For a long time now, mutual funds have dominated the cryptocurrency trading market by offering investors professional management, daily liquidity, broad diversification, and relatively low cost. Exchange Traded Funds (ETFs) enhance these benefits even further, and this is one of the main reasons why they are on the rise now more than ever.
Most intellectual financial experts agree that the pros of ETFs certainly overshadow the cons by a huge margin.
What are ETFs Exactly?
In simple terms, an ETF is a basket of securities you can trade through a broker on a stock exchange. ETFs are offered for investors of stocks, bonds, and commodities and have both the properties of mutual funds and common stock. Bitcoin ETFs were created to offer investors a diversified portfolio of their assets at a relatively low cost and with better transparency concerning where to trade Bitcoin.
Here are some of the benefits of ETFs compared to mutual funds.
- Tax-efficiency: Investors have more control during the payment of capital gains tax;
- Higher trading control: ETFs trade over an exchange across the day compared to mutual funds which are only traded once a day at the closing NAV price. This gives traders a better selling/buying control and the power to set stop-loss limits on their trades;
- Zero Investment Minimums: You don’t need a minimum to purchase shares on ETFs- even one share will set the ball rolling for you;
- Lower fees: ETFs have zero sales load except for brokerage commissions.
Past Attempts to Approve Bitcoin ETF
The U.S. Securities and Exchange Commission (SEC) has been rejecting bitcoin ETF approvals since 2014 for different reasons.
Direxion and GraniteShares have had five and two ETFs rejected respectively based on the grounds that the organizations putting forth the proposals don’t have the capacities to implement the products.
Winklevoss Twins, founders of the Gemini Exchange, have also made two attempts at ETF approvals but have hit a dead end too. Even worse, they have actually been barred by SEC from ever trying again.

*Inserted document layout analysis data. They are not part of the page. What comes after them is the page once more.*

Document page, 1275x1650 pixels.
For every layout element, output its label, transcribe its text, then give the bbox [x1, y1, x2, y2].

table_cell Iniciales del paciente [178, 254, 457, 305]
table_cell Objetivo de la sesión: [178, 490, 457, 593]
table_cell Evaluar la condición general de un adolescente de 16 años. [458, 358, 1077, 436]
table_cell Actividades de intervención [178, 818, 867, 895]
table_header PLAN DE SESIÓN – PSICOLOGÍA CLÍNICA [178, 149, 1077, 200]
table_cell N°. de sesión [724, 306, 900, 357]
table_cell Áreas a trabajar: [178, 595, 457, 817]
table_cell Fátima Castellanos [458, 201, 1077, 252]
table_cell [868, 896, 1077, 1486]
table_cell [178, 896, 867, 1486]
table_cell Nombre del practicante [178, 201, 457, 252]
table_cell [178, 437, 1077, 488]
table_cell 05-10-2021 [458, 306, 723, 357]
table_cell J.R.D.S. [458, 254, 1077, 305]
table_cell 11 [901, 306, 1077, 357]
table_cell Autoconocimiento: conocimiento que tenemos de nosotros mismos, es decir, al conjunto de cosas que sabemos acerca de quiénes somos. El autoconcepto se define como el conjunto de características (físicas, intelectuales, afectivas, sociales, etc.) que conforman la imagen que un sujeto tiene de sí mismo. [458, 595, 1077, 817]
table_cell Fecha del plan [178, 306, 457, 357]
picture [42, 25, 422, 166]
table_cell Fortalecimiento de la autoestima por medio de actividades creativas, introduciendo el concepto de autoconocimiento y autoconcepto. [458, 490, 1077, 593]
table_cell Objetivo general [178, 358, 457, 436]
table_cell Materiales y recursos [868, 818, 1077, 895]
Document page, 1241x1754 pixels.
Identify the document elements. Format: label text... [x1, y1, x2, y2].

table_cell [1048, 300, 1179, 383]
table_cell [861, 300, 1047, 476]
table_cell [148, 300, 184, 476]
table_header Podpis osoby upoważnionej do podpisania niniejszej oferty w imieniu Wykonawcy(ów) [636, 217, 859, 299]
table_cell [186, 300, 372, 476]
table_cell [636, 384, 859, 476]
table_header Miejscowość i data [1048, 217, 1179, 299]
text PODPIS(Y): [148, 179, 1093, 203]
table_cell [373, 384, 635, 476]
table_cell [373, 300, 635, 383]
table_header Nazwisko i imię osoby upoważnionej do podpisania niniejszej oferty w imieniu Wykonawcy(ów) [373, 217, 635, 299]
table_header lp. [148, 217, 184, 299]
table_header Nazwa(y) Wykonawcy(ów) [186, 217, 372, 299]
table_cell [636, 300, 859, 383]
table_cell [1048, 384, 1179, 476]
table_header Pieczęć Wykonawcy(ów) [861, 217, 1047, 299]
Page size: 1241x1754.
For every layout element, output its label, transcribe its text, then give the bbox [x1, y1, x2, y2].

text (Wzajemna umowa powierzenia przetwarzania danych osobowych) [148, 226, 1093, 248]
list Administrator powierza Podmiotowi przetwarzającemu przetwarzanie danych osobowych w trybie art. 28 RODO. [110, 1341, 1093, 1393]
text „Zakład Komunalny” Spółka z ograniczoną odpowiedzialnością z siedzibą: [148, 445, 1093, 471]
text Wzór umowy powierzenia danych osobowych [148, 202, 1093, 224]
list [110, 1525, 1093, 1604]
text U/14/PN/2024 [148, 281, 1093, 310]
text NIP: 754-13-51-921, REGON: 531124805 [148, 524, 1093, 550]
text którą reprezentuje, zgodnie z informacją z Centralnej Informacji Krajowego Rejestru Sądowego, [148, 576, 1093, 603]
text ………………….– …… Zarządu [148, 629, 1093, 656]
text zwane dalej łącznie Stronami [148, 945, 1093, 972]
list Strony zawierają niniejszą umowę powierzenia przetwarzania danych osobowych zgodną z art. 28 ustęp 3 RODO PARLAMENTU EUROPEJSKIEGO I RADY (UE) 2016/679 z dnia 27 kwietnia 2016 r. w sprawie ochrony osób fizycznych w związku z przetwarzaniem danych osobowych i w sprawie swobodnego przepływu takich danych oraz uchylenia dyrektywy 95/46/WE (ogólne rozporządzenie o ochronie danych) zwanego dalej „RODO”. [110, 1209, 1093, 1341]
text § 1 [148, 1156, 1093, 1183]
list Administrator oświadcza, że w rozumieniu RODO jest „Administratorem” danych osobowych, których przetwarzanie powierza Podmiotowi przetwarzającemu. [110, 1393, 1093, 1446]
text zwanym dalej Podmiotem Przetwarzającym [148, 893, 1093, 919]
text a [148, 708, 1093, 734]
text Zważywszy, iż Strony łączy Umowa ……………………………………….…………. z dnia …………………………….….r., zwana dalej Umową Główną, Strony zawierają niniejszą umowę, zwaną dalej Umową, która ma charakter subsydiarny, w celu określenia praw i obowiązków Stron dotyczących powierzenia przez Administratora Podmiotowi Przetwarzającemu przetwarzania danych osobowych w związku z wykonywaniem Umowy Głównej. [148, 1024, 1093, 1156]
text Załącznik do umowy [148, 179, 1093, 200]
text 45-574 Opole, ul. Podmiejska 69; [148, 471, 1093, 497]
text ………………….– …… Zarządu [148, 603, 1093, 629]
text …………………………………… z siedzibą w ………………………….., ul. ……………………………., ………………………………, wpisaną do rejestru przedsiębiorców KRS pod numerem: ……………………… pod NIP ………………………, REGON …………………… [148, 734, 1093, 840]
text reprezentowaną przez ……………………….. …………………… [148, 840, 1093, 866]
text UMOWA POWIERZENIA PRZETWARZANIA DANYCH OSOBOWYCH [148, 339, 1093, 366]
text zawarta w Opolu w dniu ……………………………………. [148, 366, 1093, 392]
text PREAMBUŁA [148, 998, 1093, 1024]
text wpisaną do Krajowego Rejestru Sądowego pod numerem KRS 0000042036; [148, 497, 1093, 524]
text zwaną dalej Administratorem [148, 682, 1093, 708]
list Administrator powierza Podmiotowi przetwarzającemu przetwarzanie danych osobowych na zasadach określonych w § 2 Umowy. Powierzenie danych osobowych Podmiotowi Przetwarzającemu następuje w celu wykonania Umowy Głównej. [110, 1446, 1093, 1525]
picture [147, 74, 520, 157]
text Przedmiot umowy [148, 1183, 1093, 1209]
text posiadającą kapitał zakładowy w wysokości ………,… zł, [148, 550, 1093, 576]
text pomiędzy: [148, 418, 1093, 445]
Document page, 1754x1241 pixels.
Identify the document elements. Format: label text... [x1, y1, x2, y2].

The most recent proposal is one by VanEck which happened late last year but this too didn’t manage to see the light of the day.
Light at the End of the Tunnel
Things are certainly looking up now on the wake of SEC’s big announcement that it is indeed making great strides as far as ETF proposal is concerned. On February 15th, the Commission published a proposal filed by Bitwise Asset Management and NYSE Arca. The decision on whether to approve, refute, or extend the period of the proposal is yet to be made by SEC which it intends to do in 45 days from the day the proposal was published on Fed Register.
Expectedly, the approval process is quite complex. It has to go through a rigorous exercise and face roadblocks before it is unveiled as a guide for bitcoin trading. However, unlike past bitcoin ETF proposals, this one is highly valuable because it focuses on physically settled Bitcoin futures contracts.
John Hyland, Bitwise’s global head of ETFs, is quite confident that this proposal will see the green light. From a statement he recently made concerning the proposal, he said that although there’s no assurance that the proposal will make it through, he is quite optimistic that 2019 is that year when bitcoin ETFs will be launched finally.